CPU and memory behavior¶
CPU and memory limits fail differently:
- CPU over limit: throttling, usually latency increase
- Memory over limit: OOM kill, container restart
That is why memory sizing errors are typically more disruptive.
Example¶
apiVersion: apps/v1
kind: Deployment
metadata:
name: api
spec:
replicas: 3
selector:
matchLabels:
app: api
template:
metadata:
labels:
app: api
spec:
containers:
- name: api
image: ghcr.io/example/api:v5.2.1
resources:
requests:
cpu: 250m
memory: 512Mi
limits:
cpu: 1000m
memory: 1Gi
QoS classes¶
Pod QoS class is derived from resource configuration.
- Guaranteed: requests equal limits for all containers
- Burstable: at least one request set, but not all equal to limits
- BestEffort: no requests or limits
In node pressure events, BestEffort is usually evicted first.
Sizing guidance¶
- Start from observed p50 and p95 usage, not guesses
- Keep requests close to realistic baseline load
- Set memory limits with enough headroom for peak behavior
- Avoid setting very low CPU limits on latency-sensitive services
Relationship to autoscaling¶
HPA resource targets depend on requests.

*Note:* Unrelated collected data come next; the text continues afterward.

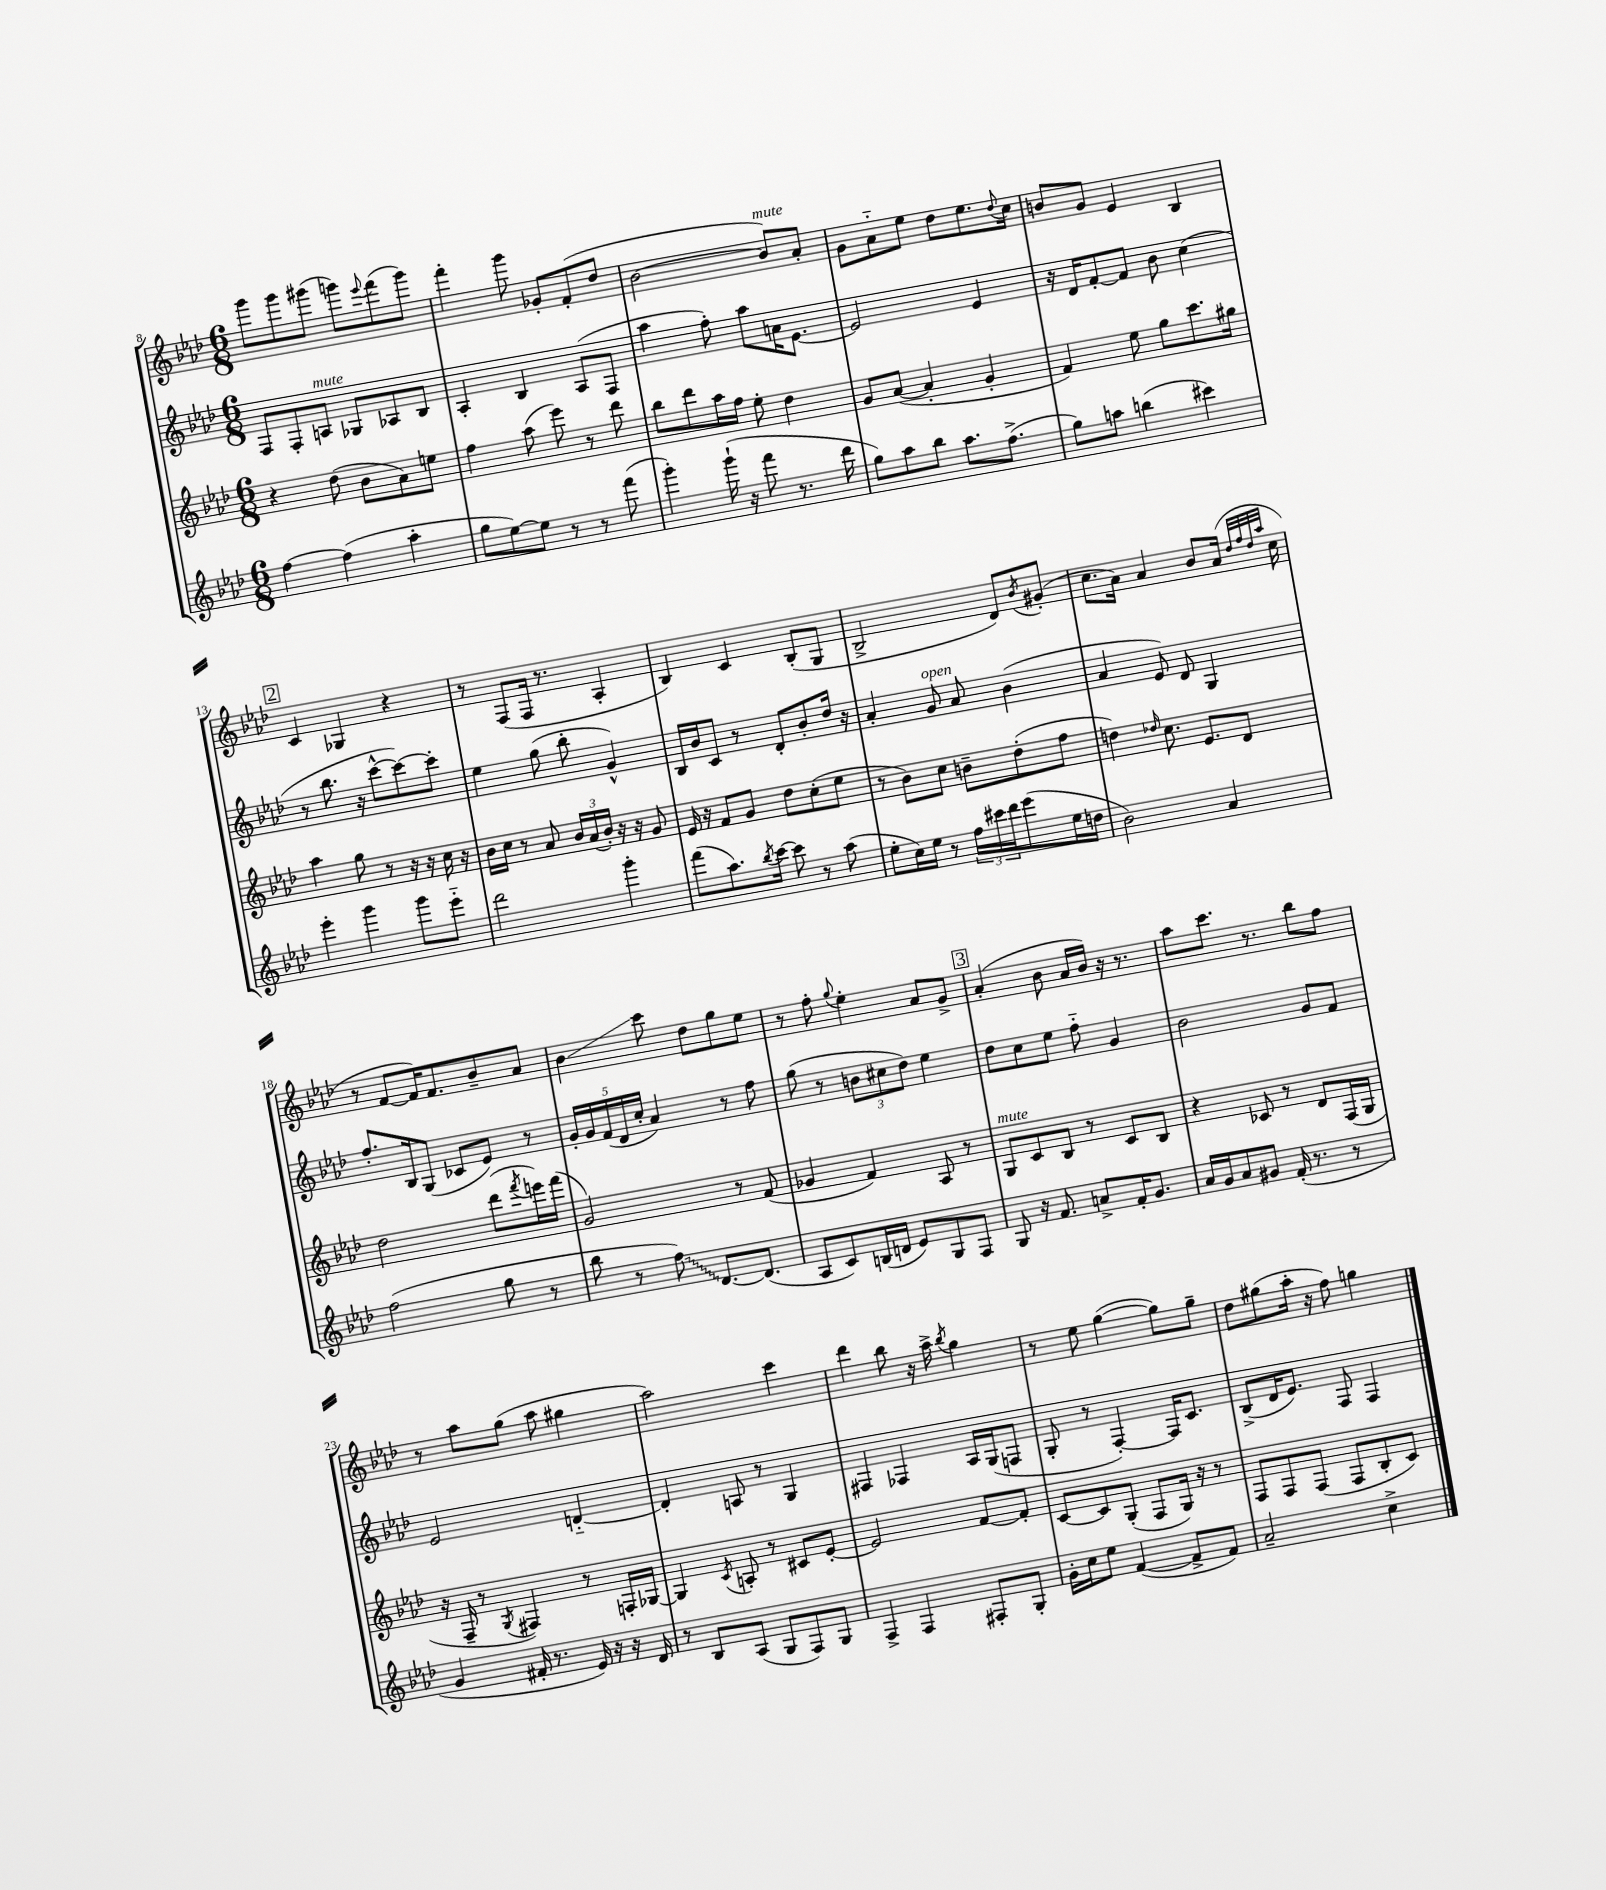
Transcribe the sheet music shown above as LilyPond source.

<<
\new StaffGroup <<
\new Staff = "s0" {
    \clef treble \key aes \major \numericTimeSignature \time 6/8
    g'''8 g'''8 gis'''8( g'''8) \appoggiatura { ees'''8 } f'''8( g'''8) |
    f'''4-. g'''8 ges'8-. f'8-.( des''8 |
    bes'2~ bes'8^\markup { \italic "mute" }) aes'8-. |
    g'8 aes'8-_ ees''8 des''8 ees''8. \appoggiatura { des''8 } c''16 |
    b'8 g'8 ees'4 bes4 |
    \mark \markup { \box "2" } c'4 ges4 r4 |
    r8 f8( f16 r8. aes4-. |
    bes4) c'4 bes8-.( g8 |
    bes2-> des'8) \acciaccatura { bes'8 } gis'8-.( |
    c''8. aes'16) aes'4 bes'8 aes'16( \grace { des''32 f''32 des''32 aes''32 } c''16 |
    r8 f'8~ f'16) f'8. bes'8-- aes'8 |
    bes'4\glissando c'''8 des''8 g''8 ees''8 |
    r8 f''8-. \appoggiatura { g''8 } ees''4-. aes'8 g'8-> |
    \mark \markup { \box "3" } aes'4-.( bes'8 aes'16 bes'16) r16 r8. |
    aes''8 c'''8. r8. bes''8 f''8 |
    r8 aes''8 g''8( aes''8 gis''4 |
    aes''2) c'''4 |
    des'''4 bes''8 r16 aes''16-> \acciaccatura { bes''8 } g''4 |
    r8 ees''8 g''4~( g''8) g''8-- |
    des''8 gis''8( aes''16-. r16 f''8) g''4 \bar "|." |
}
\new Staff = "s1" {
    \clef treble \key aes \major \numericTimeSignature \time 6/8
    f8 f8-. a8^\markup { \italic "mute" } ges8 aes8 bes8 |
    aes4-. bes4 aes8( f8 |
    aes''4 f''8-.) aes''8 a'16 ees'8.~ |
    ees'2 ees'4 |
    r16 des'16 f'8~-. f'8 bes'8 c''4( |
    \mark \markup { \box "2" } r8 bes''8. r16 c'''8~-^ c'''8~) c'''8-. |
    ees''4 g''8( bes''8-. g'4-^) |
    bes16 bes'16 c'8 r8 des'8-. bes'8-. des''16 r16 |
    aes'4-. g'8^\markup { \italic "open" } aes'8 bes'4( |
    aes'4 ees'8) des'8 g4 |
    f''8.-. bes16 g8( ces'8 ees'8) r8 |
    \tuplet 5/4 { g'16-. g'16 f'16( des'16 c''16-. } aes'4) r8 f''8 |
    g''8( r8 \tuplet 3/2 { b'8 cis''8 des''8) } ees''4 |
    \mark \markup { \box "3" } des''8 c''8 ees''8 f''8-_ g'4 |
    bes'2 g'8 f'8 |
    ees'2 d'4~-_ |
    d'4-. a8 r8 g4 |
    fis4 fes4 aes16 g16( f8 |
    g8-. r8 f4~-.) f16 c'8. |
    bes8->( des'16 ees'8.) f8 f4 \bar "|." |
}
\new Staff = "s2" {
    \clef treble \key aes \major \numericTimeSignature \time 6/8
    r4 des''8( bes'8 aes'8) e''8 |
    f''4 aes''8( ees'''8) r8 des'''8 |
    bes''8 des'''8 aes''16 f''16 ees''8-. des''4 |
    g'8 aes'8~( aes'4-. g'4-. |
    f'4) ees''8 g''8 c'''8. gis''16 |
    \mark \markup { \box "2" } aes''4 g''8 r8 r16 r16 c''16 r16 |
    bes'16 c''16 r8 aes'8 \tuplet 3/2 { bes'16 aes'16( bes'16-.) } r16 r16 g'8 |
    ees'16 r16 f'8 g'8 des''8 c''8-.( ees''8 |
    r8 bes'8) c''8 b'8-- des''8-.( f''8 |
    d''4) \grace { des''16 } c''8. ees'8. des'8 |
    des''2 des'''8( \acciaccatura { f'''8 } e'''16) f'''16( |
    g'2) r8 f'8( |
    ges'4 f'4) aes8 r8 |
    \mark \markup { \box "3" } g8^\markup { \italic "mute" } c'8 bes8 r8 c'8 bes8 |
    r4 ces'8 r8 des'8 f16( g16 |
    r16 f16-- r8 \acciaccatura { g8 } fis4) r8 f16-. ges16~ |
    ges4 \acciaccatura { c'8 } a8-. r8 cis'8 ees'8~-. |
    ees'2 f'8~ f'8-. |
    c'8~ c'8 g8-.( f8 g16) r16 r8 |
    f8 f8 f8( f8 bes8-. c'8) \bar "|." |
}
\new Staff = "s3" {
    \clef treble \key aes \major \numericTimeSignature \time 6/8
    f''4~ f''4( aes''4-. |
    g''8 ees''8~) ees''8 r8 r8 f'''8( |
    g'''4-.) g'''16-!( r16 f'''8 r8. des'''16 |
    g''8) aes''8 bes''8 aes''8. f''8.->( |
    g''8) a''8 b''4( cis'''4) |
    \mark \markup { \box "2" } ees'''4-. g'''4 g'''8 ees'''8-_ |
    des'''2 g'''4-. |
    f'''8( aes''8.) \acciaccatura { bes''8 } c'''16~ c'''8 r8 aes''8( |
    ees''8-. c''16) ees''16 r8 \tuplet 3/2 { f''16 cis'''16 des'''16 } ees'''8( ees''16 d''16 |
    bes'2) aes'4 |
    f''2( g''8 r8 |
    bes''8 r8 \once \override Glissando.style = #'zigzag f''8\glissando) des'8.~ des'8.( |
    aes8 c'8) b16( d'16 ees'8) g8 f8 |
    \mark \markup { \box "3" } g8 r16 f'8. a'8-> f'16-. g'8. |
    aes'16 g'16 aes'8 gis'8 f'16-.( r8. r8 |
    g'4 fis'16-. r8. ees'16) r16 r16 des'16 |
    r8 bes8 aes8( g8 f8) g8 |
    f4-> f4 fis8-. g8-. |
    g'16-. c''16 ees''8 f'4~( f'8-> f'8) |
    aes'2-- c''4-> \bar "|." |
}
>>
>>
\layout { \context { \Score currentBarNumber = #8 } }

Bad request values produce bad scaling decisions.
Always tune requests before tuning autoscaler thresholds.
Operational checks¶
kubectl top pods -A
kubectl describe pod <pod-name>
kubectl get pod <pod-name> -o jsonpath='{.status.containerStatuses[*].lastState}'
Look for OOMKilled events and sustained CPU throttling signals in metrics.
Summary¶
Requests drive placement. Limits enforce runtime caps. Correct values improve stability, cost efficiency, and autoscaling quality.